Pooled Testing Efficiency Increases with Test Frequency (with Ned Augenblick, Jonathan Kolstad, Ziad Obermeyer) Proceedings of the National Academy of Sciences 119.2 (2022).
Pooled testing increases efficiency by grouping individual samples and testing the combined sample, such that many individuals can be cleared with one negative test. This short paper demonstrates that pooled testing is particularly advantageous in the setting of pandemics, given repeated testing, rapid spread, and uncertain risk. Repeated testing mechanically lowers the infection probability at the time of the next test by removing positives from the population. This effect alone means that increasing frequency by x times only increases expected tests by around the square root of x. However, this calculation omits a further benefit of frequent testing: removing infections from the population lowers intra-group transmission, which lowers infection probability and generates further efficiency. For this reason, increasing testing frequency can paradoxically reduce total testing cost. Our calculations are based on the assumption that infection rates are known, but predicting these rates is challenging in a fast-moving pandemic. However, given that frequent testing naturally suppresses the mean and variance of infection rates, we show that our results are very robust to uncertainty and misprediction. Finally, we note that efficiency further increases given natural sampling pools (e.g., workplaces, classrooms, etc.) that induce correlated risk via local transmission. We conclude that frequent pooled testing using natural groupings is a cost-effective way to provide consistent testing of a population to suppress infection risk in a pandemic.

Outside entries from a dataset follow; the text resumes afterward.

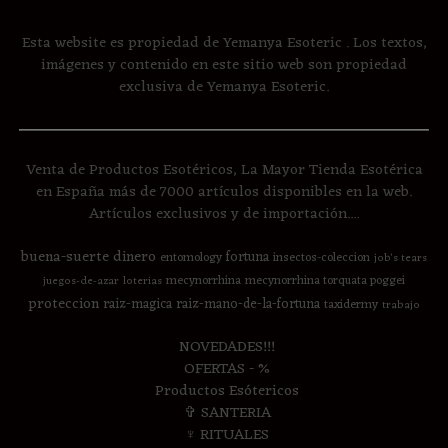
Esta website es propiedad de Yemanya Esoteric . Los textos,
imágenes y contenido en este sitio web son propiedad
exclusiva de Yemanya Esoteric.
Venta de Productos Esotéricos, La Mayor Tienda Esotérica
en España más de 7000 artículos disponibles en la web.
Artículos exclusivos y de importación....
buena-suerte
dinero
fortuna
entomology
insectos-coleccion
job's tears
mecynorrhina
mecynorrhina torquata poggei
juegos-de-azar
loterias
proteccion
raiz-magica
raiz-mano-de-la-fortuna
taxidermy
trabajo
NOVEDADES!!!
OFERTAS - %
Productos Esótericos
✞ SANTERIA
♆ RITUALES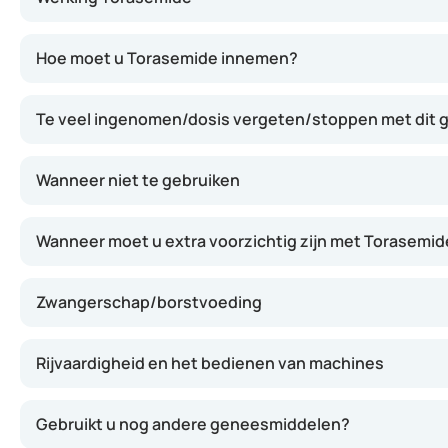
Torasemide behoort tot de zogenaamde lisdiuretica, ook
Hoe moet u Torasemide innemen?
Te veel ingenomen/dosis vergeten/stoppen met dit
Wanneer niet te gebruiken
Wanneer moet u extra voorzichtig zijn met Torasemid
Zwangerschap/borstvoeding
Rijvaardigheid en het bedienen van machines
Gebruikt u nog andere geneesmiddelen?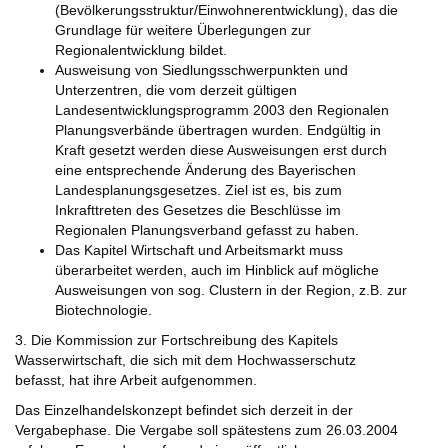
(Bevölkerungsstruktur/Einwohnerentwicklung), das die
Grundlage für weitere Überlegungen zur
Regionalentwicklung bildet.
Ausweisung von Siedlungsschwerpunkten und
Unterzentren, die vom derzeit gültigen
Landesentwicklungsprogramm 2003 den Regionalen
Planungsverbände übertragen wurden. Endgültig in
Kraft gesetzt werden diese Ausweisungen erst durch
eine entsprechende Änderung des Bayerischen
Landesplanungsgesetzes. Ziel ist es, bis zum
Inkrafttreten des Gesetzes die Beschlüsse im
Regionalen Planungsverband gefasst zu haben.
Das Kapitel Wirtschaft und Arbeitsmarkt muss
überarbeitet werden, auch im Hinblick auf mögliche
Ausweisungen von sog. Clustern in der Region, z.B. zur
Biotechnologie.
3. Die Kommission zur Fortschreibung des Kapitels
Wasserwirtschaft, die sich mit dem Hochwasserschutz
befasst, hat ihre Arbeit aufgenommen.
Das Einzelhandelskonzept befindet sich derzeit in der
Vergabephase. Die Vergabe soll spätestens zum 26.03.2004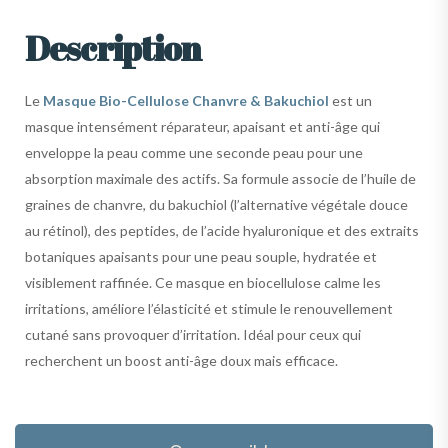
Description
Le
Masque Bio-Cellulose Chanvre & Bakuchiol
est un
masque intensément réparateur, apaisant et anti-âge qui
enveloppe la peau comme une seconde peau pour une
absorption maximale des actifs. Sa formule associe de l’huile de
graines de chanvre, du bakuchiol (l’alternative végétale douce
au rétinol), des peptides, de l’acide hyaluronique et des extraits
botaniques apaisants pour une peau souple, hydratée et
visiblement raffinée. Ce masque en biocellulose calme les
irritations, améliore l’élasticité et stimule le renouvellement
cutané sans provoquer d’irritation. Idéal pour ceux qui
recherchent un boost anti-âge doux mais efficace.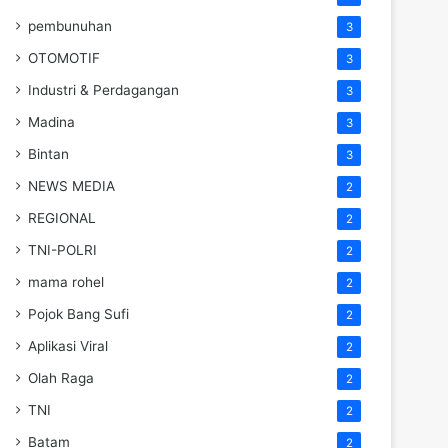
pembunuhan
3
OTOMOTIF
3
Industri & Perdagangan
3
Madina
3
Bintan
3
NEWS MEDIA
2
REGIONAL
2
TNI-POLRI
2
mama rohel
2
Pojok Bang Sufi
2
Aplikasi Viral
2
Olah Raga
2
TNI
2
Batam
2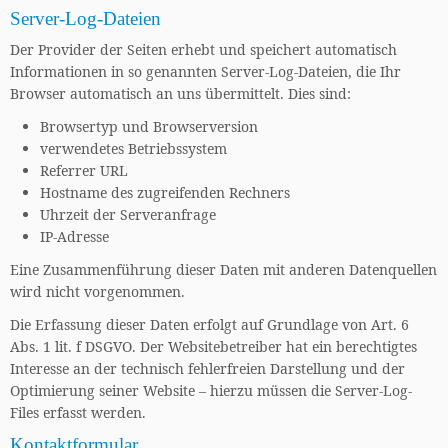
Server-Log-Dateien
Der Provider der Seiten erhebt und speichert automatisch
Informationen in so genannten Server-Log-Dateien, die Ihr
Browser automatisch an uns übermittelt. Dies sind:
Browsertyp und Browserversion
verwendetes Betriebssystem
Referrer URL
Hostname des zugreifenden Rechners
Uhrzeit der Serveranfrage
IP-Adresse
Eine Zusammenführung dieser Daten mit anderen Datenquellen
wird nicht vorgenommen.
Die Erfassung dieser Daten erfolgt auf Grundlage von Art. 6
Abs. 1 lit. f DSGVO. Der Websitebetreiber hat ein berechtigtes
Interesse an der technisch fehlerfreien Darstellung und der
Optimierung seiner Website – hierzu müssen die Server-Log-
Files erfasst werden.
Kontaktformular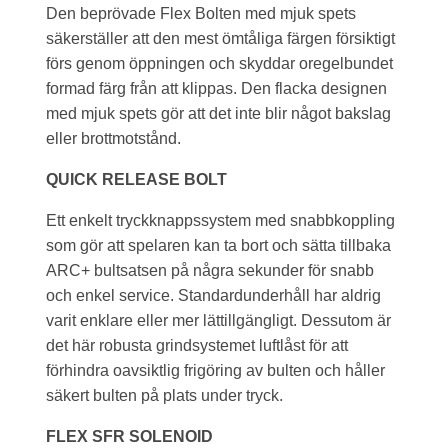
Den beprövade Flex Bolten med mjuk spets
säkerställer att den mest ömtåliga färgen försiktigt
förs genom öppningen och skyddar oregelbundet
formad färg från att klippas. Den flacka designen
med mjuk spets gör att det inte blir något bakslag
eller brottmotstånd.
QUICK RELEASE BOLT
Ett enkelt tryckknappssystem med snabbkoppling
som gör att spelaren kan ta bort och sätta tillbaka
ARC+ bultsatsen på några sekunder för snabb
och enkel service. Standardunderhåll har aldrig
varit enklare eller mer lättillgängligt. Dessutom är
det här robusta grindsystemet luftlåst för att
förhindra oavsiktlig frigöring av bulten och håller
säkert bulten på plats under tryck.
FLEX SFR SOLENOID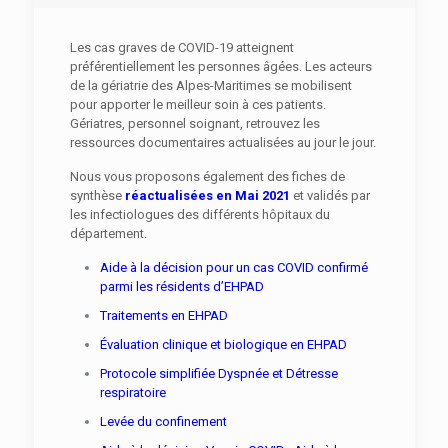
Les cas graves de COVID-19 atteignent
préférentiellement les personnes âgées. Les acteurs
de la gériatrie des Alpes-Maritimes se mobilisent
pour apporter le meilleur soin à ces patients.
Gériatres, personnel soignant, retrouvez les
ressources documentaires actualisées au jour le jour.
Nous vous proposons également des fiches de
synthèse
réactualisées en Mai 2021
et validés par
les infectiologues des différents hôpitaux du
département.
Aide à la décision pour un cas COVID confirmé
parmi les résidents d’EHPAD
Traitements en EHPAD
Évaluation clinique et biologique en EHPAD
Protocole simplifiée Dyspnée et Détresse
respiratoire
Levée du confinement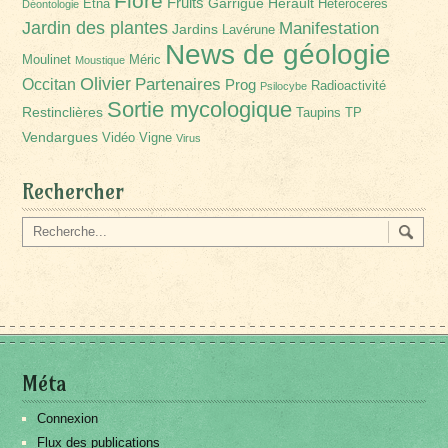
Flore
Fruits
Garrigue
Hérault
Etna
Hétérocères
Déontologie
Jardin des plantes
Manifestation
Jardins
Lavérune
News de géologie
Moulinet
Méric
Moustique
Olivier
Partenaires
Occitan
Prog
Radioactivité
Psilocybe
Sortie mycologique
Restinclières
Taupins
TP
Vendargues
Vidéo
Vigne
Virus
Rechercher
Méta
Connexion
Flux des publications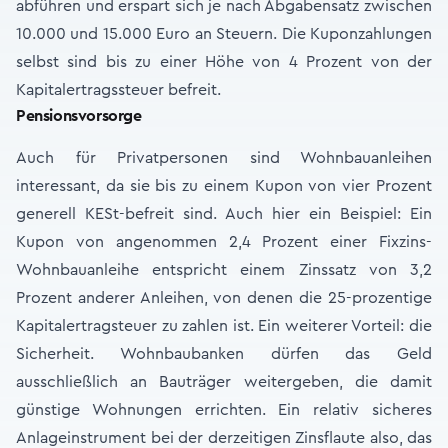
abführen und erspart sich je nach Abgabensatz zwischen
10.000 und 15.000 Euro an Steuern. Die Kuponzahlungen
selbst sind bis zu einer Höhe von 4 Prozent von der
Kapitalertragssteuer befreit.
Pensionsvorsorge
Auch für Privatpersonen sind Wohnbauanleihen
interessant, da sie bis zu einem Kupon von vier Prozent
generell KESt-befreit sind. Auch hier ein Beispiel: Ein
Kupon von angenommen 2,4 Prozent einer Fixzins-
Wohnbauanleihe entspricht einem Zinssatz von 3,2
Prozent anderer Anleihen, von denen die 25-prozentige
Kapitalertragsteuer zu zahlen ist. Ein weiterer Vorteil: die
Sicherheit. Wohnbaubanken dürfen das Geld
ausschließlich an Bauträger weitergeben, die damit
günstige Wohnungen errichten. Ein relativ sicheres
Anlageinstrument bei der derzeitigen Zinsflaute also, das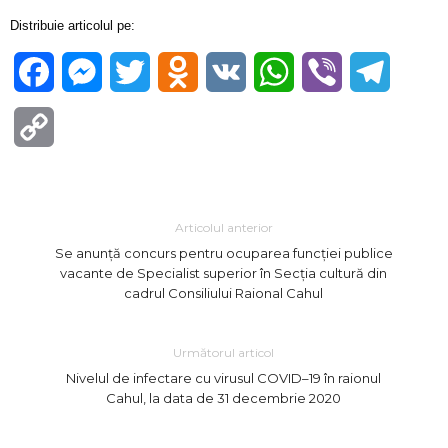
Distribuie articolul pe:
Facebook
Messenger
Twitter
Odnoklassniki
VK
WhatsApp
Viber
Telegra
Copy
Link
Articolul anterior
Se anunță concurs pentru ocuparea funcției publice
vacante de Specialist superior în Secția cultură din
cadrul Consiliului Raional Cahul
Următorul articol
Nivelul de infectare cu virusul COVID–19 în raionul
Cahul, la data de 31 decembrie 2020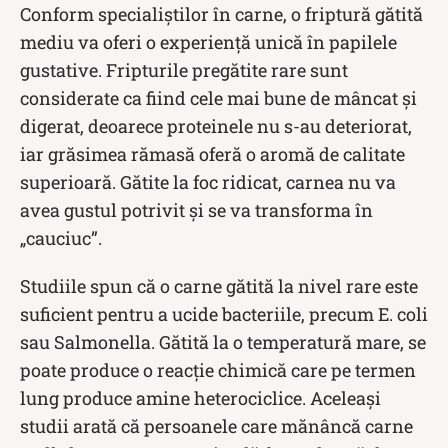
Conform specialiștilor în carne, o friptură gătită
mediu va oferi o experiență unică în papilele
gustative. Fripturile pregătite rare sunt
considerate ca fiind cele mai bune de mâncat și
digerat, deoarece proteinele nu s-au deteriorat,
iar grăsimea rămasă oferă o aromă de calitate
superioară. Gătite la foc ridicat, carnea nu va
avea gustul potrivit și se va transforma în
„cauciuc”.
Studiile spun că o carne gătită la nivel rare este
suficient pentru a ucide bacteriile, precum E. coli
sau Salmonella. Gătită la o temperatură mare, se
poate produce o reacție chimică care pe termen
lung produce amine heterociclice. Aceleași
studii arată că persoanele care mănâncă carne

The causal impact of economics education on decision-making: Evidence from a natural experiment in China (with Binkai Chen and Wei Lin), Journal of Economic Behavior & Organization 188 (2021): 1124-1143.
We investigate the causal impact of collegiate economics courses on students’ decision-making. By exploiting a Chinese college-admission system that quasi-randomly assigns students to economics/business majors given students’ preferences and the College Entrance Exam’s cutoff scores for economics/business majors, we are able to isolate the treatment effects of an economics education on students’ responses to a decision-making survey. Specifically, we compare the survey responses of students who narrowly meet the cutoffs for the economics/business majors to those who do not and find that students educated in economics/business courses are more likely to be risk neutral and less prone to common biases in probabilistic beliefs. While students in economics/business majors do not show significant changes in social preferences, they appear more inclined to believe that others behave selfishly.
Archived Paper
We present a general approach to experimentally testing candidate reference points. This approach builds from Prospect Theory's prediction that an increase in payoffs is perfectly offset by an equivalent increase in the reference point. Violation of this prediction can be tested with modifications to existing econometric techniques in experiments of a particular design. The resulting approach to testing theories of the reference point is minimally parametric, robust to broad classes of heterogeneity, yet still implementable in comparatively small sample sizes. We demonstrate the application of this approach in an experiment that tests the role of salience in setting reference points.